I became a Peaks Island Land Preserve steward for the Backshore with Valerie this year, and Michelle strongly encouraged me to share with you my observations of birdlife there. I am very pleased fulfill this request.
I want to customize this Backshore Bird Blog in such a way that it shares and integrates with the Peaks Island Community - sightings of birds along the shore. My second objective is to investigate through available literature, and information from you, about the Peaks Island birds’ natural history and their unique behaviors. I am not an expert, and do not want to appear as one. I learn as I go along and it is rewarding. Peaks Island is the perfect field station to watch and learn about birds. What are they doing here during the four seasons? How do they adapt to variable weather conditions? How do we affect them? How do they perceive us as we share the shore with them?
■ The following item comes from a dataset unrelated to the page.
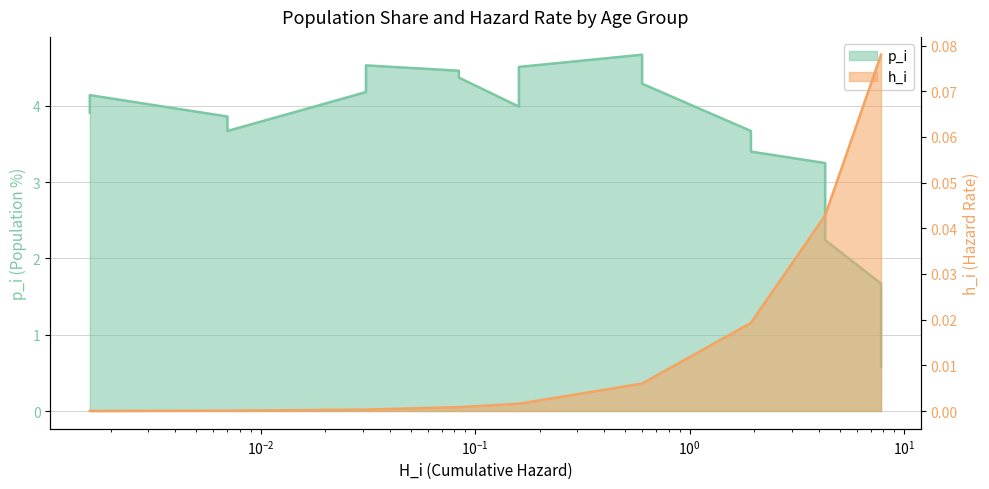

How many distinct data groups are displayed?

2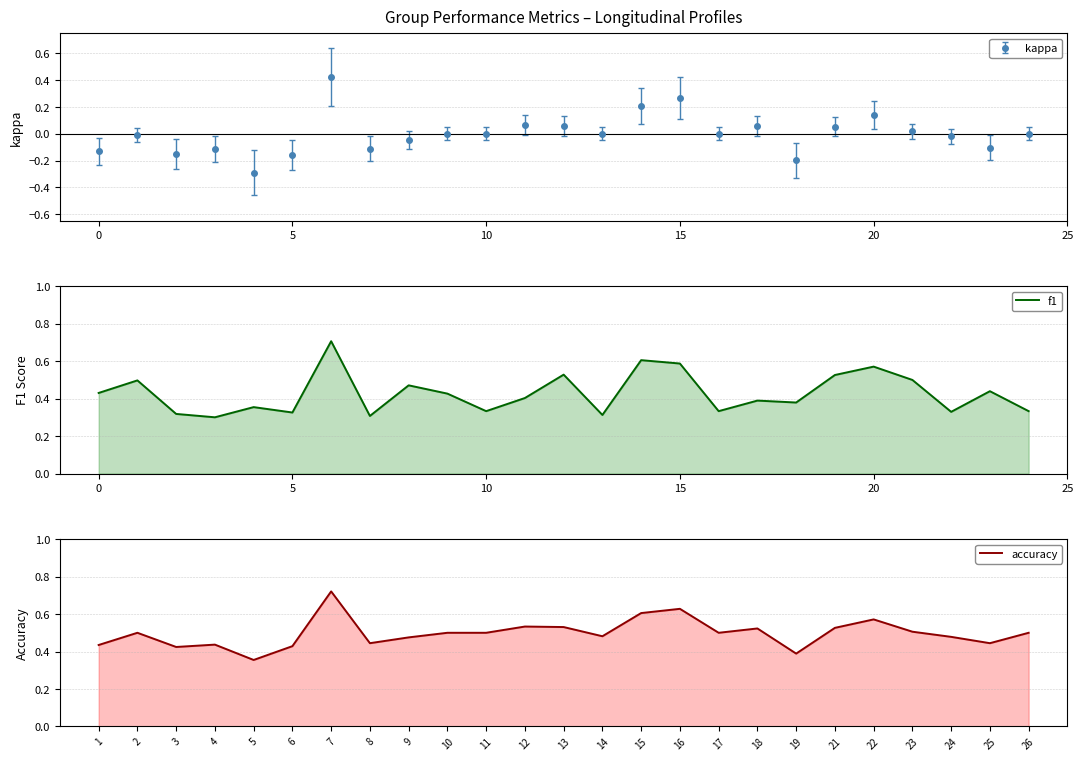

What is the minimum value for kappa?

-0.3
There are so many interesting questions. It will be fun to include each of you in the Peaks Island Community - to develop more questions and to find answers to them. The birds are part of our community, and it is rewarding for me to share what I have learned about them with you.
I thank Marty for his design and creation of the Backshore Bird Blog. I thank Michelle for her visions for this Blog.
Thank you for your interest,
Patty O. Wainright
American Ornithological Union website
International Ornithological Union website
1. An excellent bird book to read that has received excellent reviews by famous ornithologists is:
Feathers, The Evolution of a Natural Miracle. By Thor Hanson. Basic Books, NY. 2011.
2. Thank you for your interest in our Peaks Island birds, and if you have any bird sightings you would like to share or questions regarding Peak's bird life, you can send them to: firstname.lastname@example.org.
3. Throughout the bird blogs I will use the English common names of birds as recently standardized by the International Ornithological Union and American Ornithological Union – where individual species are capitalized (e.g. Common Eider) and generic references are not (e.g. the eiders). Where names differ between IOU and AOU, I will use AOU names.